Putusan ini didasarkan pada sejumlah pertimbanga yakni pertama, syarat utama dari ibadah haji adalah istitha'ah (memiliki kemampuan) dalam berbagai aspeknya, mulai mampu secara materi untuk biaya haji dan biaya keluarga yang ditinggalkan, mampu fisik dengan kesehatan yang baik untuk mendukung pelaksanaan ibadah haji hingga mampu untuk menghadirkan rasa aman selama berada di Tanah Suci.

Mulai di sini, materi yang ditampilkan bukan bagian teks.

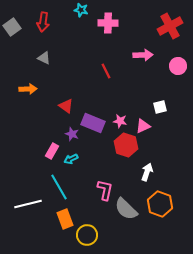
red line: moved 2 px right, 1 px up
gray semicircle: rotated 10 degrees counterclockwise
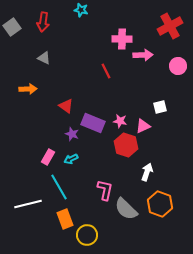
pink cross: moved 14 px right, 16 px down
pink rectangle: moved 4 px left, 6 px down
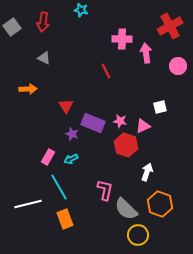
pink arrow: moved 3 px right, 2 px up; rotated 96 degrees counterclockwise
red triangle: rotated 21 degrees clockwise
yellow circle: moved 51 px right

Kemudian yang kedua, yakni harus sesuai dengan Undang-undang (UU) Nomor 8 Tahun 2019 tentang Penyelenggaraan Ibadah Haji dan Umrah. Di mana terdapat dua jenis visa haji indonesia yang legal, yaitu visa haji kuota Indonesia (kuota haji reguler dan haji khusus) dan visa haji mujamalah (undangan pemerintah Kerajaan Arab Saudi).
Haji dengan visa mujamalah ini populer dengan sebutan haji furoda, yakni haji yang menggunakan visa undangan dari pemerintah Kerajaan Arab Saudi. Jemaah yang menggunakan visa ini wajib berangkat melalui Penyelenggara Ibadah Haji Khusus (PIHK).
Baca Juga
Menurut keputusan musyawarah Pengurus Besar Harian Syuriyah NU, haji visa non haji (tidak prosedural) sah, karena visa haji bukan bagian dari syarat-syarat haji dan rukun-rukun haji dan larangan agama yang berwujud dalam larangan pemerintah Arab Saudi bersifat eksternal (راجع إلى أمر خارج).
Sedangkan hajinya dianggap cacat dan yang bersangkutan berdosa karena melanggar aturan syari'at yang mewajibkan menaati perintah ulil amri dan mematuhi perjanjian (يا أيها الذين آمنوا أوفوا بالعقود).